El tren más difícil del mundo era aún más difícil hacerlo en Ecuador. Qué extraño, dijeron los contratistas gringos, cuando los delegados negociaban por Ecuador: es el único presidente que no ha pedido sobornos. Eloy Alfaro era una rareza, aunque en el entonces Congreso los conservadores se oponían al proyecto. Allá en Nueva York, fue José María Vargas Vila, aquel que escribió después “La muerte del cóndor”, quien presentó a Alfaro a José Martí.
El proyecto ferroviario en el país no era cualquier cosa: se trataba de unir las regiones con visión geopolítica, por eso estaba planeado llegar a Iquitos. Pero Alfaro era más que eso: había decidido que el país fuera distinto.
¿Qué hay de malo recordarlo ahora? Por último, los imaginarios llegan a un país cuando este está listo. La historia siempre puede volver a ser contada. Que lo digan los colombianos desde Gabriel García Márquez a William Ospina, con fabulosos libros de Bolívar. Desde Alfredo Pareja Diezcanseco, en La Hoguera Bárbara, no hemos tenido otro relato magistral del general de las derrotas. Creo que es el momento oportuno para que nuestros escritores y escritoras nos develen en el lenguaje de este tiempo esta historia que ha permanecido tanto tiempo en el olvido.

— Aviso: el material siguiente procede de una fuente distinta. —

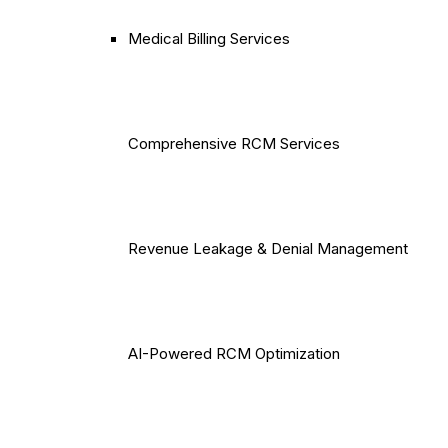
Medical Billing Services
Comprehensive RCM Services
Revenue Leakage & Denial Management
AI-Powered RCM Optimization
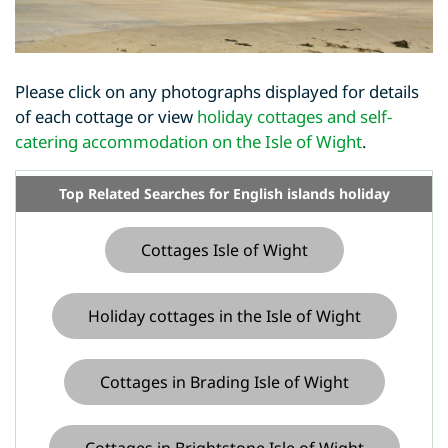
Please click on any photographs displayed for details
of each cottage or view
holiday cottages and self-
catering accommodation on the Isle of Wight
.
Top Related Searches for English islands holiday
Cottages Isle of Wight
Holiday cottages in the Isle of Wight
Cottages in Brading Isle of Wight
Cottages in Brightstone Isle of Wight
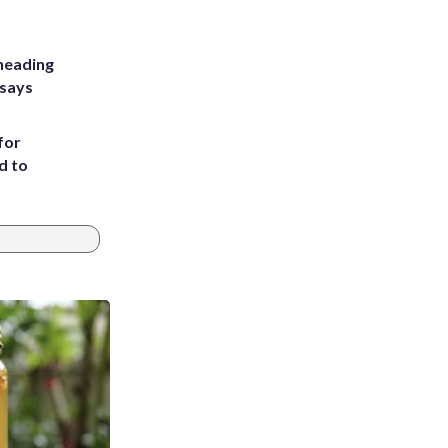
heading
 says
for
d to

Para empujar el asunto, Eduardo Galeano, en “Memorias del fuego”, tomo III, cuenta nuestra historia, hasta con una palabra en lunfardo: “Una mujer alta, toda vestida de negro, maldice al presidente Alfaro mientras clava el puñal en su cadáver. Después levanta en la punta de un palo, bandera flameante, el ensangrentado jirón de su camisa. Tras la mujer de negro, marchan los vengadores de la Santa Madre Iglesia. Con sogas van arrastrando, por los pies, al muerto desnudo. Desde las ventanas, llueven flores.
Chillan vivas a la religión las viejas comesantos, tragahostias, cuentachismes. Se enchastran de sangre las calles empedradas, que los perros y las lluvias nunca podrán lavar del todo. En el fuego culmina la carnicería. Se enciende una gran hoguera y allí echan lo que queda del viejo Alfaro. Después pisotean sus cenizas los matones y los hampones a sueldo de señoritos.
Eloy Alfaro había osado expropiar las tierras de la Iglesia, dueña de mucho Ecuador, y con sus rentas había creado escuelas y hospitales. Amigo de Dios, pero no del Papa, había implantado el divorcio y había liberado a los indios presos por deudas. A nadie odiaban tanto los de sotana ni temían tanto los de levita. Cae la noche. Huele a carne quemada el aire de Quito. La banda militar toca valses y pasillos en la retreta de la Plaza Grande, como todos los domingos”.